Signature:                                                                                                                                                                                                                                                                                                                                                                  Date:


Case Studies on the Importance of Academic Integrity and Personal Conduct

 

Case studies provide effective illustrations of why professional integrity is so important.  Two brief case studies are provided below as an illustration of the potential consequences of failing to conduct yourself in a professional and ethical manner.  The first case study is a professional example of how in engineering practice the potential implications and consequences can be much more severe than what students are typically accustomed to experiencing.  The second cased study is an academic example illustrating how unethical conduct can take a student much further than you want to go and cost you much more than you want to pay.  In both case studies, these are real situations with the academic case being a composite of several cases.  The names of those involved have been excluded to protect their privacy.

 

Professional Case Study –The Building Inspector

 

Students need to understand that at Purdue if they make a mistake, their privacy is largely protected by the University due to Federal Privacy Laws.  However, in engineering practice, they have no such protections.  A violation could result in termination from their job, criminal charges, and even public humiliation from the press.  Consider the case of an engineer from Jackson, New Jersey.  He was a professionally licensed engineer in the State of New York working for the Department of Buildings (DOB).  Sadly on May 17, 2015 in Manhattan, terracotta (clay bricks) from a building’s façade (the face of the building) fell 8 stories striking a grandmother, and her 2 year-old granddaughter, who were sitting on a bench on the sidewalk below.  The grandmother suffered significant injuries but recovered.  Unfortunately, her granddaughter suffered a traumatic brain injury (TBI) which resulted in her death the following day. An investigation by the Department of Investigations (DOI) revealed that the engineer had filed a report in 2011 stating that the façade was “safe.”  After deeper examination the DOI determined that the engineer had never actually visited the building in question nor had he ever reviewed any of the building’s maintenance records.  He had falsely filed the report to essentially save time and cut corners.  The engineer was subsequently charged with “Offering a False Instrument for Filing in the First Degree”, a class E felony punishable by up to four years in prison.  Ironically, the DOI uncovered numerous failures in the protocols established to ensure the facades were properly inspected and safe.  Sadly these numerous failures resulted in the death of a toddler.

• **Exercise requirements**:
(a) Answer these questions using the academic integrity case studies:
(i) How many brief case studies does the introduction say are provided?
(ii) On what date did the terracotta fall from the building's façade in Manhattan?
(iii) What was the engineer charged with?
(b) Set down everything in the academic integrity case studies from "Case Studies on" down to "protect their privacy.", word for word.
(c) Condense the paragraph of the academic integrity case studies that opens with "Case studies provide effective illustrations" into a bulleted list that keeps its main facts.

• **The data**:
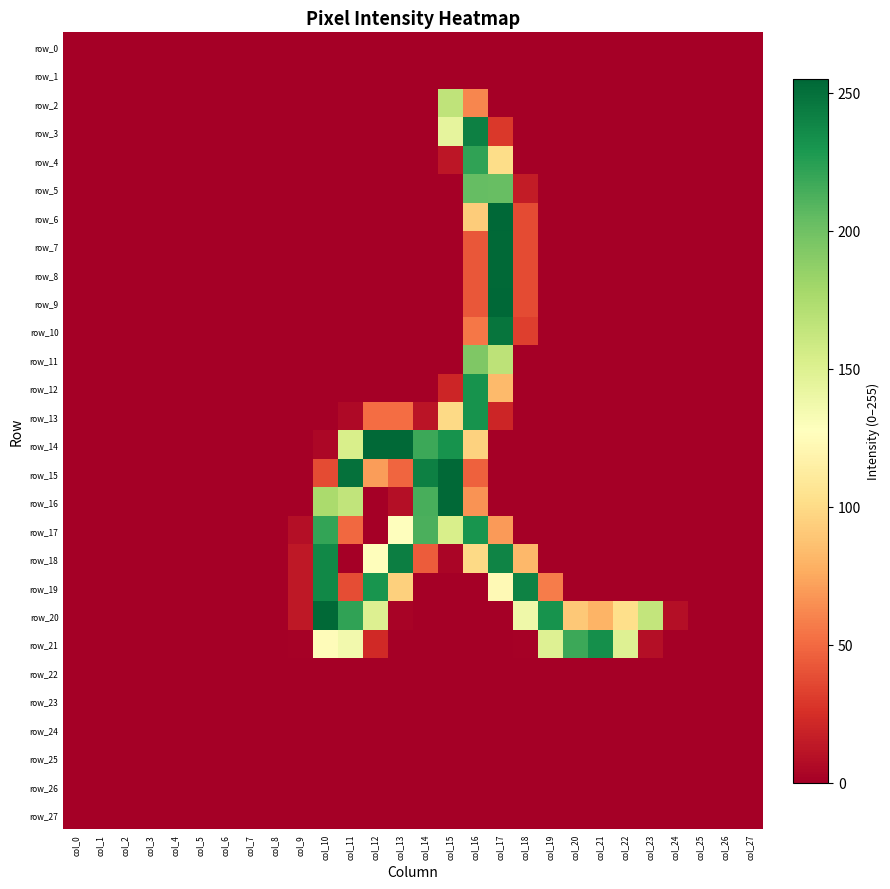

List the labels in order of row_9 value, smallest first.

col_0, col_1, col_2, col_3, col_4, col_5, col_6, col_7, col_8, col_9, col_10, col_11, col_12, col_13, col_14, col_15, col_19, col_20, col_21, col_22, col_23, col_24, col_25, col_26, col_27, col_18, col_16, col_17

• **Answers for this exercise**:
(a)
(i) Two.
(ii) May 17, 2015.
(iii) "Offering a False Instrument for Filing in the First Degree", a class E felony punishable by up to four years in prison.

(b)
Case Studies on the Importance of Academic Integrity and Personal Conduct

 

Case studies provide effective illustrations of why professional integrity is so important.  Two brief case studies are provided below as an illustration of the potential consequences of failing to conduct yourself in a professional and ethical manner.  The first case study is a professional example of how in engineering practice the potential implications and consequences can be much more severe than what students are typically accustomed to experiencing.  The second cased study is an academic example illustrating how unethical conduct can take a student much further than you want to go and cost you much more than you want to pay.  In both case studies, these are real situations with the academic case being a composite of several cases.  The names of those involved have been excluded to protect their privacy.

(c)
- Case studies show why professional integrity matters.
- Two brief case studies illustrate the consequences of unprofessional and unethical conduct.
- The first is a professional example showing that consequences in engineering practice can be far more severe than what students usually experience.
- The second is an academic example showing how unethical conduct can take a student further and cost more than intended.
- Both are real situations, and the academic case is a composite of several cases.
- The names of those involved have been left out to protect their privacy.